The Federal Trade Commission recently announced a settlement with Lumosity regarding charges that advertising for its “brain training” games was unfair and deceptive. Lumosity offers over 40 different “brain training” games, both online and via its mobile app, designed to improve cognitive skills such as attention and memory. The FTC alleged that the company advertised the games as being capable of improving an individual’s performance on everyday tasks (including school, work, and athletics), delaying decline in memory and other mild cognitive impairment, and reducing cognitive impairment caused by health conditions. However, the FTC alleged that the company did not have science to support its claims and, therefore, the claims were false and misleading.

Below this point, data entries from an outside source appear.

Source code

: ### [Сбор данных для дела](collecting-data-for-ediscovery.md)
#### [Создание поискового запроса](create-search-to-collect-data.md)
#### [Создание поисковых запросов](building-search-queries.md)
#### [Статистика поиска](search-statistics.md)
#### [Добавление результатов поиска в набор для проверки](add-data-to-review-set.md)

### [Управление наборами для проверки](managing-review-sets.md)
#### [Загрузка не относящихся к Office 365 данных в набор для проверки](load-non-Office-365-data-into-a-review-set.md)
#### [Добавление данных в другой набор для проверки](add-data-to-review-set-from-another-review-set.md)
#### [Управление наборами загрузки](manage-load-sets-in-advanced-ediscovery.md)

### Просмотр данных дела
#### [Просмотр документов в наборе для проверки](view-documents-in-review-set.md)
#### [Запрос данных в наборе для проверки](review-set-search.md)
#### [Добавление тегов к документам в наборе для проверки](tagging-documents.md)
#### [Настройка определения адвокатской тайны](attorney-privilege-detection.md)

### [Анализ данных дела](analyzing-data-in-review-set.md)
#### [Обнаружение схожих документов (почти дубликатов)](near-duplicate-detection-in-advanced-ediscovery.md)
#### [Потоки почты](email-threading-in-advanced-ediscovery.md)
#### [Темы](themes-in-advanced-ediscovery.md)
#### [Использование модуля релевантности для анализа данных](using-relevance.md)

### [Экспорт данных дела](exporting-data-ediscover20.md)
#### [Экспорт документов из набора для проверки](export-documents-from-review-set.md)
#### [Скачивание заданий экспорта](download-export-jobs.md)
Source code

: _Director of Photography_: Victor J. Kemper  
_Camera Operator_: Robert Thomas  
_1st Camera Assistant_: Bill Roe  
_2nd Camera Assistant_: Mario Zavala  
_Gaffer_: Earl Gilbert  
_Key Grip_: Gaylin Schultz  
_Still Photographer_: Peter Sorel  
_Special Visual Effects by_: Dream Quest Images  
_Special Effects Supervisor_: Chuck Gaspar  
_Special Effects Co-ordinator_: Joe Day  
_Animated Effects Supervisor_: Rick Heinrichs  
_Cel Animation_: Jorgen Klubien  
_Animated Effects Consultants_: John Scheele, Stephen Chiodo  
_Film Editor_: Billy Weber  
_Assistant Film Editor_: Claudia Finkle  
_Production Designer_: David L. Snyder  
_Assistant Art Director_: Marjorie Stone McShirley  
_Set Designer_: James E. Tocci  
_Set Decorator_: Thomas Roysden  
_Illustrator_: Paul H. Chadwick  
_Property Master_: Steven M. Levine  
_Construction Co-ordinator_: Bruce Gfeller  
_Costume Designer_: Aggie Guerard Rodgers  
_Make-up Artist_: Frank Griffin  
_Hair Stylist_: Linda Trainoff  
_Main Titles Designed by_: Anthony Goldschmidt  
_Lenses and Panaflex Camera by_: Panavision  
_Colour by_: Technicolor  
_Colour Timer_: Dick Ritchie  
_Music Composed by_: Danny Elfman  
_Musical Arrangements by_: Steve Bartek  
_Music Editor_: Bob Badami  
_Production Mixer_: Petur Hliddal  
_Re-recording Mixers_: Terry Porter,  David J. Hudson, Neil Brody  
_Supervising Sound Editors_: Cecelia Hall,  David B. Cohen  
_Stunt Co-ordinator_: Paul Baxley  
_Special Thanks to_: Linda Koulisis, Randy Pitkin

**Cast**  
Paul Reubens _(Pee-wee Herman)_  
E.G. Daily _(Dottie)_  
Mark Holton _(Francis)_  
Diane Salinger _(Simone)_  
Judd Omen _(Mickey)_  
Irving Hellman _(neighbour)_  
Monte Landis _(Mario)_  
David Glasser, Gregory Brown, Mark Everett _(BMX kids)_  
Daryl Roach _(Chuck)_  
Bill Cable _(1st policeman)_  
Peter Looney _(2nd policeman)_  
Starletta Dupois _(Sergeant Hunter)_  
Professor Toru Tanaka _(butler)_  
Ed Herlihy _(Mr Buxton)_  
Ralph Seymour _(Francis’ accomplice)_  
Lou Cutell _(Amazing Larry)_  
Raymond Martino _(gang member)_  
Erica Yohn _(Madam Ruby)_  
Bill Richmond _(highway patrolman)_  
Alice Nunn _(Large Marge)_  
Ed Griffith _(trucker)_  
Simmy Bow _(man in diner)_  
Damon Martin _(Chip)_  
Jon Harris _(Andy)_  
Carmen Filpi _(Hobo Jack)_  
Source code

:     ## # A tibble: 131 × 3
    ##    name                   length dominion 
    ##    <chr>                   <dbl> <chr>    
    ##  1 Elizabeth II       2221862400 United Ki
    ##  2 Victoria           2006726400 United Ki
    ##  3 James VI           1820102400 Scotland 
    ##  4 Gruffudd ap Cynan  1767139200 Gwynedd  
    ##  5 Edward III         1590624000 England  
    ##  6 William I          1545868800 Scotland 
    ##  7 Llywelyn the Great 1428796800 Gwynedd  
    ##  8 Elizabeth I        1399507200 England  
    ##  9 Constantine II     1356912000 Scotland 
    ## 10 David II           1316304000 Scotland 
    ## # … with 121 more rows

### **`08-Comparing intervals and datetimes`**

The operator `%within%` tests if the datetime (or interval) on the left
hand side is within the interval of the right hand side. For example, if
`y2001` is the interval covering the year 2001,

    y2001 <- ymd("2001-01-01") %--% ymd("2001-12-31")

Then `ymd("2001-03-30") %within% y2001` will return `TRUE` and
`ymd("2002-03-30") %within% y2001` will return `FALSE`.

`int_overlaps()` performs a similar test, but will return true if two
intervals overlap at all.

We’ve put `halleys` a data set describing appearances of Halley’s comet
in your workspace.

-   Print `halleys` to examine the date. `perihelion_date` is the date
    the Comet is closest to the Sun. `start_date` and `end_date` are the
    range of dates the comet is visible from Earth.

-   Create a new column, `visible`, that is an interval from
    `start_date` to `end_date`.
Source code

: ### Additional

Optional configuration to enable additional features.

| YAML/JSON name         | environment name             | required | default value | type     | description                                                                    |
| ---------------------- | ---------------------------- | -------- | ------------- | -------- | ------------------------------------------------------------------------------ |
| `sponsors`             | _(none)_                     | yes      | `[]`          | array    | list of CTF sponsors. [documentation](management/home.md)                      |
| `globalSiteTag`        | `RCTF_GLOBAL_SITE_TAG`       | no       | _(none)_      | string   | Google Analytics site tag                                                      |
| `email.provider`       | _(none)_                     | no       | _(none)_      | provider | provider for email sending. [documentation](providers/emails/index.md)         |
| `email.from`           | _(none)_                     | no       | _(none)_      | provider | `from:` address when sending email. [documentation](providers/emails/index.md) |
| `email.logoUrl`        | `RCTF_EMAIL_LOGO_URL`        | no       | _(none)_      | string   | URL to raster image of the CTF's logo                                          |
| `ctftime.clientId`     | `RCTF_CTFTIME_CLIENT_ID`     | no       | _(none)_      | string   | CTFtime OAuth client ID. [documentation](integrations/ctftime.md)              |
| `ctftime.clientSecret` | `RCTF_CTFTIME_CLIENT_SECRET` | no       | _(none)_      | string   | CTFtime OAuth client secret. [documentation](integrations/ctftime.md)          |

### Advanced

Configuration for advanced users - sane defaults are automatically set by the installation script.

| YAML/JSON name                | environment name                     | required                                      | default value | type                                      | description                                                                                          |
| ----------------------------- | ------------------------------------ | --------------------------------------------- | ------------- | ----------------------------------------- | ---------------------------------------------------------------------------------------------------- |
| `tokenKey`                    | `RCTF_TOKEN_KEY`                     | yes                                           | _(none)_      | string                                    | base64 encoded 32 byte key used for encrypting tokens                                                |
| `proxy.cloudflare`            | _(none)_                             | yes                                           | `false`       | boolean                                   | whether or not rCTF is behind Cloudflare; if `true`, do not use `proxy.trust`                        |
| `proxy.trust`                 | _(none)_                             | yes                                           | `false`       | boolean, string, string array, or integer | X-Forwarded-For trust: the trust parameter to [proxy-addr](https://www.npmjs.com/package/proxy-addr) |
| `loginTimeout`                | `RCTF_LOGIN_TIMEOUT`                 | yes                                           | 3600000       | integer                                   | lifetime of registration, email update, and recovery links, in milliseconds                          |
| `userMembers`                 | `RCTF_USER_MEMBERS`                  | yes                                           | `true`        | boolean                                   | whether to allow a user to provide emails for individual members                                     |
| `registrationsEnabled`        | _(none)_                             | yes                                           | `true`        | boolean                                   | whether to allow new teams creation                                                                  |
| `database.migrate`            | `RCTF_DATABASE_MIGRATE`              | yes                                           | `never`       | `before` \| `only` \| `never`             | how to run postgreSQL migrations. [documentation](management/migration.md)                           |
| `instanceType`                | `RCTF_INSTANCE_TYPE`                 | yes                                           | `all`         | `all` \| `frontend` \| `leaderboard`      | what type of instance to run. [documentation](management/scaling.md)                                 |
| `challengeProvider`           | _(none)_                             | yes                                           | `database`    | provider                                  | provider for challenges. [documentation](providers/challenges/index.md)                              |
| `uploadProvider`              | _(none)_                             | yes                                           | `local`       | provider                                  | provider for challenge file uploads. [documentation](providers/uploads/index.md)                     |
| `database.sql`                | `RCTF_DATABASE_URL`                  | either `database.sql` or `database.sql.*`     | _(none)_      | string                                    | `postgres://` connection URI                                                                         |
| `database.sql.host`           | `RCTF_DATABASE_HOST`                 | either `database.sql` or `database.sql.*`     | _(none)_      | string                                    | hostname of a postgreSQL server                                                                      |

 Additionally, the FTC charged Lumosity with a failure to disclose that at least some of its customer testimonials had been solicited through contests offering a chance to win a prize as an incentive. In addition to a $2 million payment, Lumosity also agreed to allow its subscribers to cancel their automatically renewing subscriptions.

Tip: Advertisers must have competent and reliable scientific evidence that consists of sufficient human clinical testing, which is especially important when the claims relate to vulnerable populations, such as claims regarding age-related cognitive decline. Additionally, when statements by customers used in advertising are incentivized by a chance to win a prize (or other inducement), advertisers must clearly and conspicuously disclose that fact.